Task to carry out:
Find every line below with the word "plaatsen" in it, and copy each one.

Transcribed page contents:
──────────────────────────────

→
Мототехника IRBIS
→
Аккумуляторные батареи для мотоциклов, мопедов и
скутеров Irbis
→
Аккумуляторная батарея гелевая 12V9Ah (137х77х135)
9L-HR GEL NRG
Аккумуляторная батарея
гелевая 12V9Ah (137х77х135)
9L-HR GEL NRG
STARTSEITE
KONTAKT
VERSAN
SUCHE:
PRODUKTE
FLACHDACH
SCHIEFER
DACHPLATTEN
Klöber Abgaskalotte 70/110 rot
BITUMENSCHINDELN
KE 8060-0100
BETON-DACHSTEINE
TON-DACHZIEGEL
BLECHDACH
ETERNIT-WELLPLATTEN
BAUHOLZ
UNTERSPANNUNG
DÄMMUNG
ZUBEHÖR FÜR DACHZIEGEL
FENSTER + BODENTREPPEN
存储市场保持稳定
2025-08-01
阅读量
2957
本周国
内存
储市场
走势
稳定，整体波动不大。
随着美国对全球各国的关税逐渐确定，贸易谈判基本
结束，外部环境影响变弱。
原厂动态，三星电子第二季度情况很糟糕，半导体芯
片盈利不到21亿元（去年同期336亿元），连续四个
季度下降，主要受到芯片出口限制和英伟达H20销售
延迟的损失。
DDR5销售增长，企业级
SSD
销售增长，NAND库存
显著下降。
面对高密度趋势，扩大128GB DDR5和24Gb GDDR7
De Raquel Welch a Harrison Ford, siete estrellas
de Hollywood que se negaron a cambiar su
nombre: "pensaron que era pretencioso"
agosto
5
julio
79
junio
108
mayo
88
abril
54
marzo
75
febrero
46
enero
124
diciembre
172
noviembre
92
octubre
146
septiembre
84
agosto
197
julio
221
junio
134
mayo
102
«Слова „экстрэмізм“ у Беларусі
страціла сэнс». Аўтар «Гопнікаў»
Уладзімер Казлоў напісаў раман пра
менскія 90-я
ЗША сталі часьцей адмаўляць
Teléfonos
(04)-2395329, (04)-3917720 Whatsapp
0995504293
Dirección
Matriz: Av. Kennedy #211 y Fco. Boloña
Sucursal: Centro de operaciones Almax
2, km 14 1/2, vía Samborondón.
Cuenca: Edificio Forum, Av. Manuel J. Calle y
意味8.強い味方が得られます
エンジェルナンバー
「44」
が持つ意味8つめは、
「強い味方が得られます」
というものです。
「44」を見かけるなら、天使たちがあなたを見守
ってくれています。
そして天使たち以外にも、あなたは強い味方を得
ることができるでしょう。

──────────────────────────────

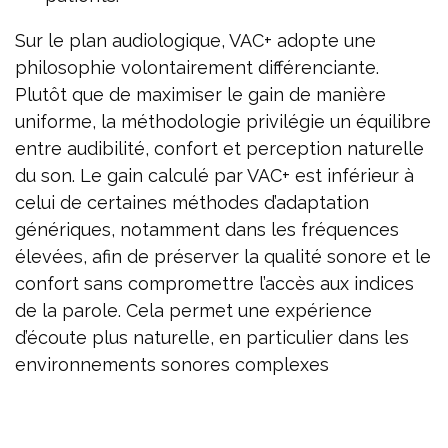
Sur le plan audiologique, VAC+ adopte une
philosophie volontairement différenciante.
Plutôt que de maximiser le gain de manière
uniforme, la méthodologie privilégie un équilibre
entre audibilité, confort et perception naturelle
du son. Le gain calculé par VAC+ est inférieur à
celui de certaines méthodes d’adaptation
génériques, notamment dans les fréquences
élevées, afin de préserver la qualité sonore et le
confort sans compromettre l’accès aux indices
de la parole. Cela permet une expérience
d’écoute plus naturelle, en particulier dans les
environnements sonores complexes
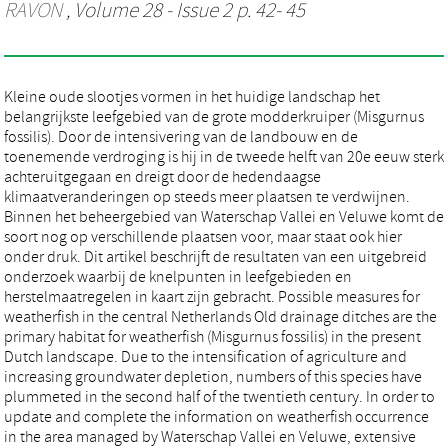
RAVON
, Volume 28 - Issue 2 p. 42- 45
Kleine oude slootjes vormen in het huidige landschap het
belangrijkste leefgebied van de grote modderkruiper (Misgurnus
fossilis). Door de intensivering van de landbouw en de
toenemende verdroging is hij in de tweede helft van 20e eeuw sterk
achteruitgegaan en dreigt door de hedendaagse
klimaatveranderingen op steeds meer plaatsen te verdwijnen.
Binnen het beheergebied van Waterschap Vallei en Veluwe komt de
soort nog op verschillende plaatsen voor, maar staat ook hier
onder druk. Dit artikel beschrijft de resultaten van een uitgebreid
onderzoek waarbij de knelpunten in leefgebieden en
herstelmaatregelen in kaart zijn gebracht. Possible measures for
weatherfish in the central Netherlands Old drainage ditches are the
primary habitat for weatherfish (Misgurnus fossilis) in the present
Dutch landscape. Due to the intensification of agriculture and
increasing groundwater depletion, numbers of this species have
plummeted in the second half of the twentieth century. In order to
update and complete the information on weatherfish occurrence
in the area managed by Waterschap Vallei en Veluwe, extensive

──────────────────────────────

Answer box:
klimaatveranderingen op steeds meer plaatsen te verdwijnen.
soort nog op verschillende plaatsen voor, maar staat ook hier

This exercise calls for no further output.